• _Kutipan Teks_:
▽

Senin, 28 Juli 2008

TULISAN TERBARU MAHMUD JAUHARI ALI

Buku Elektronik,
Sebuah Kebijakan yang Kurang Pertimbangan

Mahmud Jauhari Ali
Pencinta Bahasa dan Sastra

“Pemerintah pusat dan daerah dapat membeli hak cipta buku dari pemiliknya. Semua orang berhak menggandakan, mencetak, memfotokopi, mengalihmediakan, dan atau memperdagangkan buku yang hak ciptanya telah dibeli pemerintah.”, demikianlah antara lain isi dari Peraturan Menteri Pendidikan Nasional, Bambang Sudibyo. Tidak dapat dipungkiri bahwa dengan adanya peraturan tersebut, berbagai pihak di luar para pembuat peraturan Departemen Pendidikan Nasional itu menjadi bingung termasuk para guru, orang tua, dan tentunya para siswa. Peraturan itu berkaitan dengan kebijakan Departemen Pendidikan Nasional dalam meluncurkan buku elektronik atau yang dikenal dengan electronic book (e-book). Peluncurannya direncanakan pada tanggal 2 Agustus 2008 dan sekaligus diresmikan oleh Presiden Susilo Bambang Yudhoyono. Dengan adanya buku elektronik (e-book) ini, para siswa dan guru dapat langsung mengunduh (men-download) buku-buku yang diinginkan melalui fasilitas internet secara gratis. Dengan kebijakan ini juga, pihak sekolah pun dapat meminta Kepala Dinas Pendidikan atau percetakan setempat untuk menggandakan dan menjual kepada siswa dengan harga kisaran antara Rp 4.452—Rp 19.379.

△

• _Kegiatan A_: Susun seluruh baris catatan di bawah menjadi daftar bernomor tanpa baris kosong. Jangan sertakan gambarnya dalam jawaban.
Teks dan catatan ini adalah dua bahan yang berdiri sendiri.

• _Data Terkumpul_:

▽

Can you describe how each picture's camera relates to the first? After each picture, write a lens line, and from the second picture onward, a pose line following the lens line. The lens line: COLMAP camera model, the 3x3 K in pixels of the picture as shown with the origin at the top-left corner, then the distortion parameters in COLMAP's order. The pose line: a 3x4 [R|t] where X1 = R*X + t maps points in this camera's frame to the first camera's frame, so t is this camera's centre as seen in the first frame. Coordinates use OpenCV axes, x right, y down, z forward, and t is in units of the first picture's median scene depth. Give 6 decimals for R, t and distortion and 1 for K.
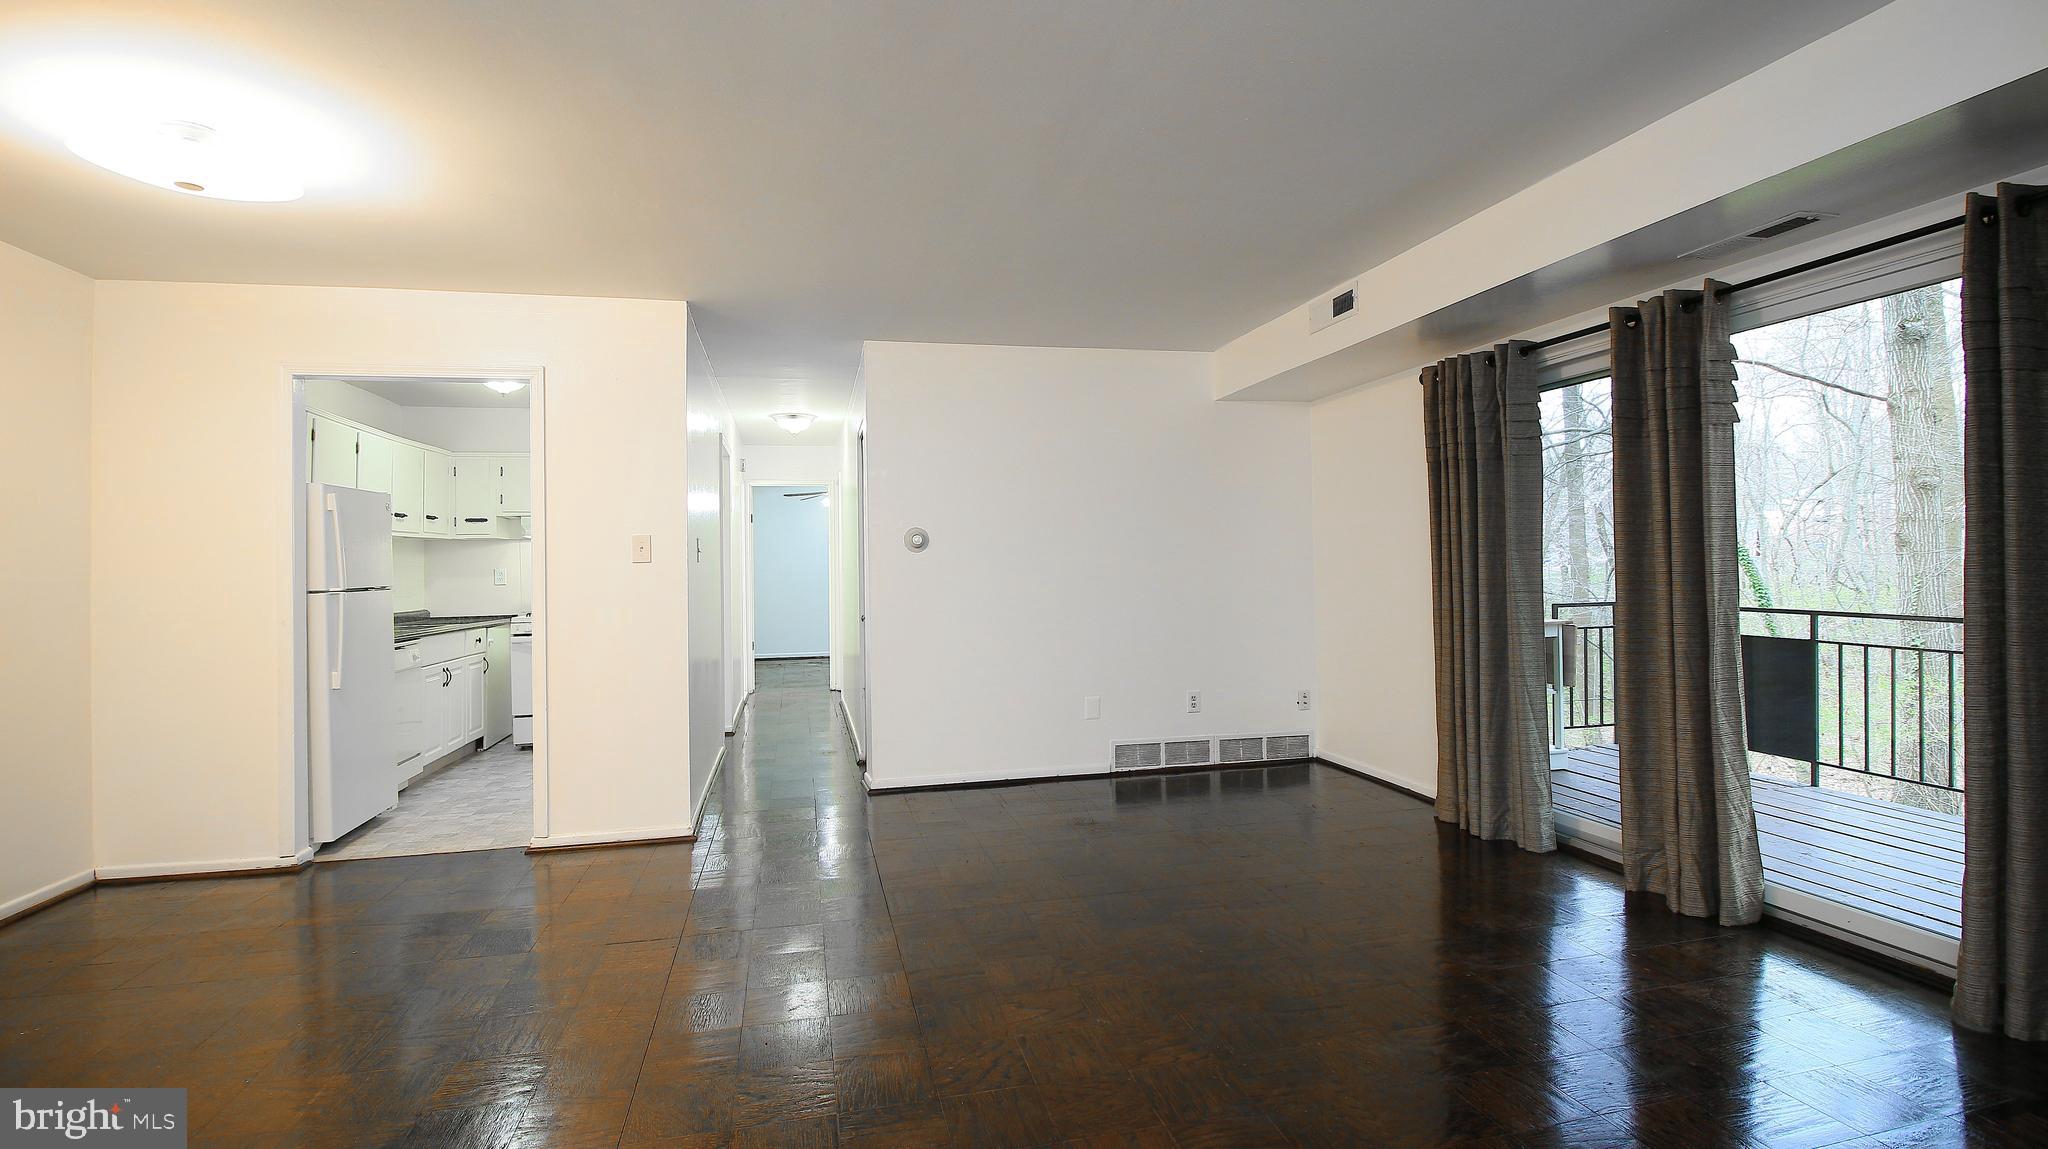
lens RADIAL K [[942.1, 0, 1020.3], [0, 942.1, 551.4], [0, 0, 1]] dist [-0.000648, -0.012232]
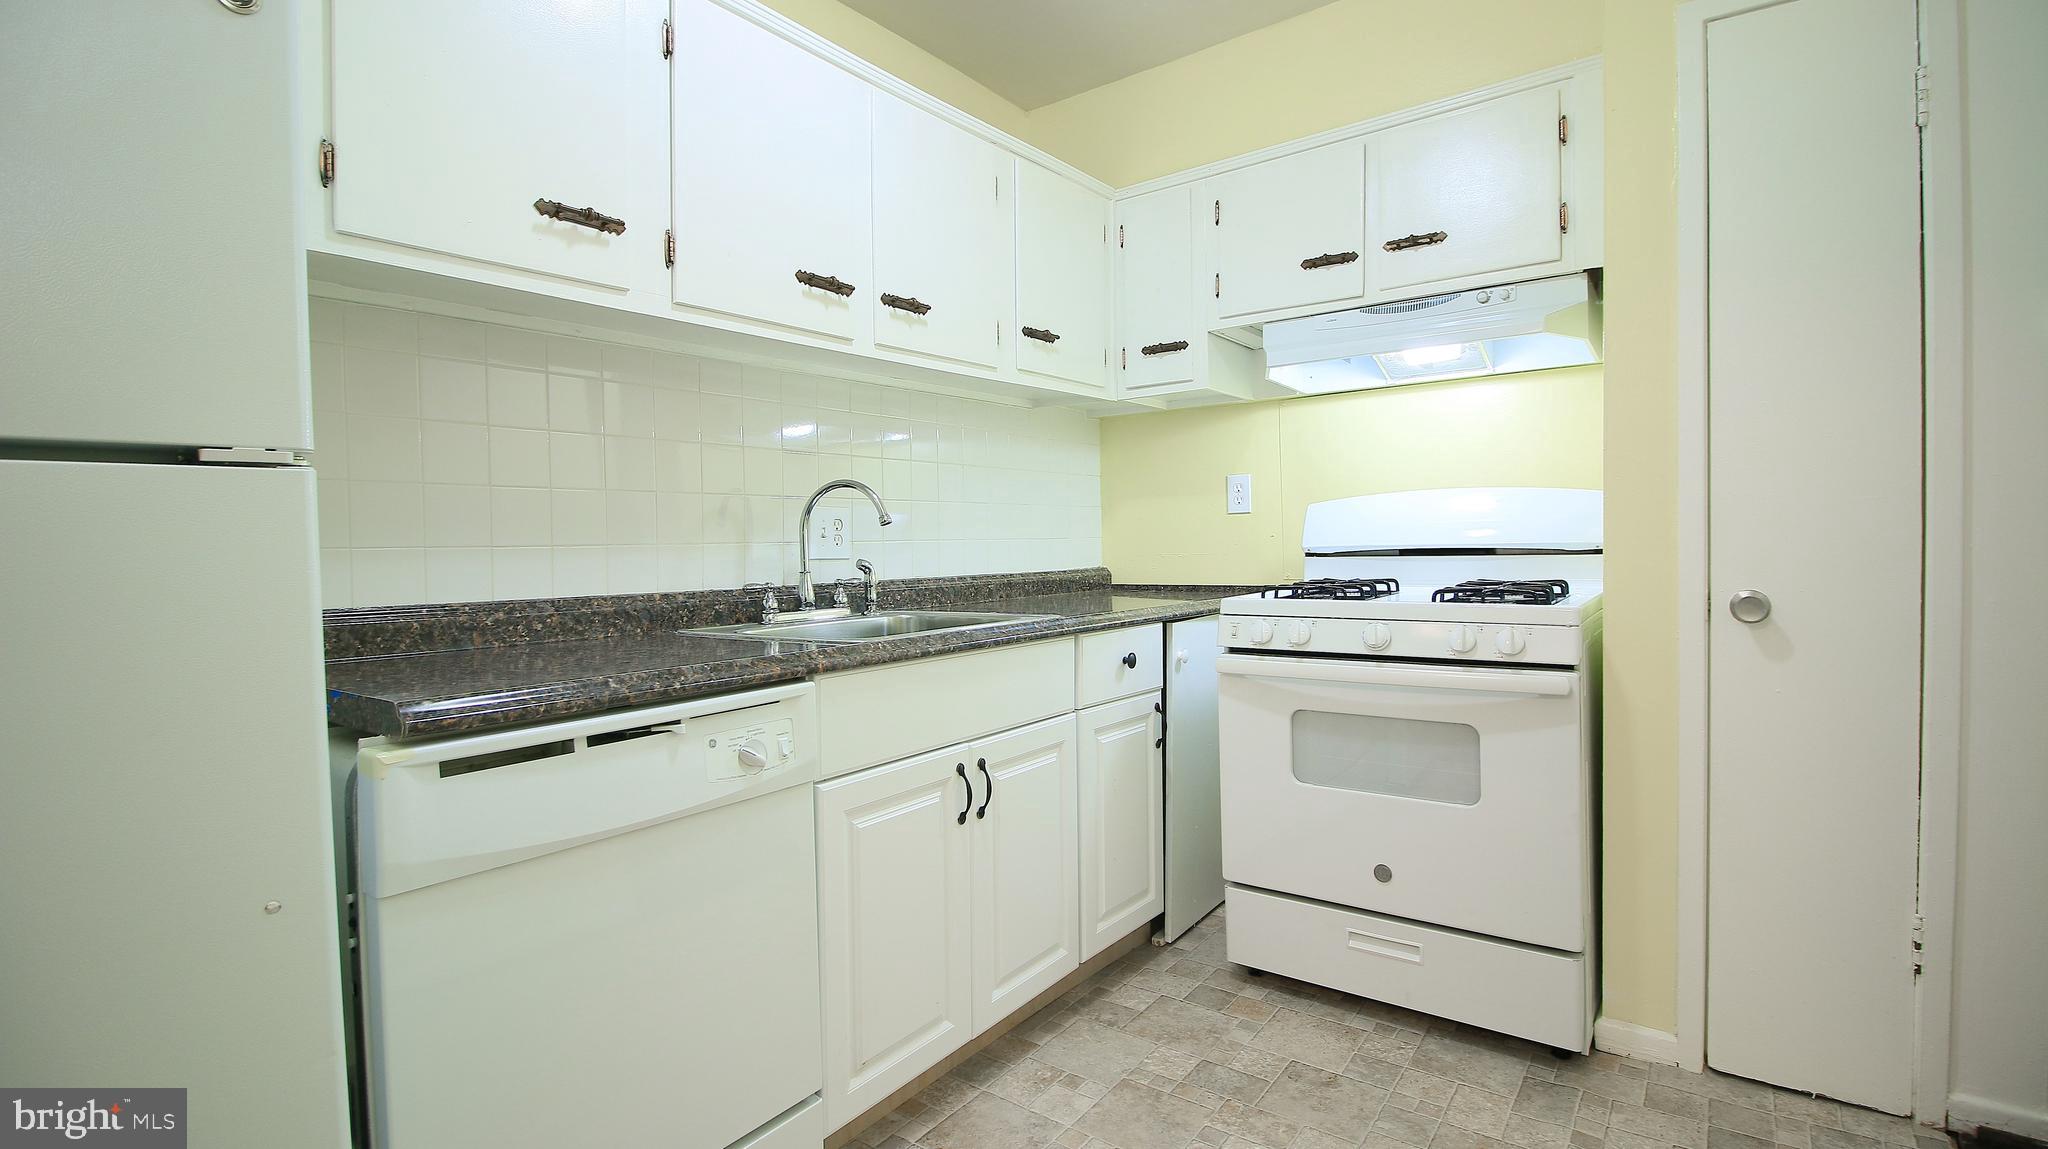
lens RADIAL K [[942.1, 0, 1020.3], [0, 942.1, 551.4], [0, 0, 1]] dist [-0.000648, -0.012232]
pose [[0.641257, 0.013524, -0.767207, -0.321597], [0.022725, 0.999071, 0.036605, 0.038509], [0.766990, -0.040908, 0.640354, 0.720092]]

△

• _Kegiatan B_: Teruskan teks tentang buku elektronik di atas, mulai setelah kalimat terakhirnya.

• _Hasil Latihan A_:
1. Can you describe how each picture's camera relates to the first? After each picture, write a lens line, and from the second picture onward, a pose line following the lens line. The lens line: COLMAP camera model, the 3x3 K in pixels of the picture as shown with the origin at the top-left corner, then the distortion parameters in COLMAP's order. The pose line: a 3x4 [R|t] where X1 = R*X + t maps points in this camera's frame to the first camera's frame, so t is this camera's centre as seen in the first frame. Coordinates use OpenCV axes, x right, y down, z forward, and t is in units of the first picture's median scene depth. Give 6 decimals for R, t and distortion and 1 for K.
2. lens RADIAL K [[942.1, 0, 1020.3], [0, 942.1, 551.4], [0, 0, 1]] dist [-0.000648, -0.012232]
3. lens RADIAL K [[942.1, 0, 1020.3], [0, 942.1, 551.4], [0, 0, 1]] dist [-0.000648, -0.012232]
4. pose [[0.641257, 0.013524, -0.767207, -0.321597], [0.022725, 0.999071, 0.036605, 0.038509], [0.766990, -0.040908, 0.640354, 0.720092]]

• _Hasil Latihan B_:
Hal ini sungguh merupakan terobosan yang sangat bagus untuk mencerdaskan bangsa Indonesia. Para guru dan siswa tidak perlu lagi membeli buku pelajaran dengan harga mahal. Dewasa ini memang buku-buku pelajaran harganya mahal. Padahal para guru dan siswa sangat membutuhkan buku-buku teks pelajaran berbahasa pengantar bahasa Indonesia itu untuk menunjang keberhasilan proses belajar-mengajar. Di sinilah sangat terasa betapa pentingnya bahasa Indonesia sebagai bahasa pengantar pendidikan dalam buku-buku teks pelajaran guna proses pencerdasan bangsa Indonesia. Dengan adanya kebijakan buku elektronik ini, pihak sekolah pun mendapatkan angin segar dalam dunia pendidikan di tanah air.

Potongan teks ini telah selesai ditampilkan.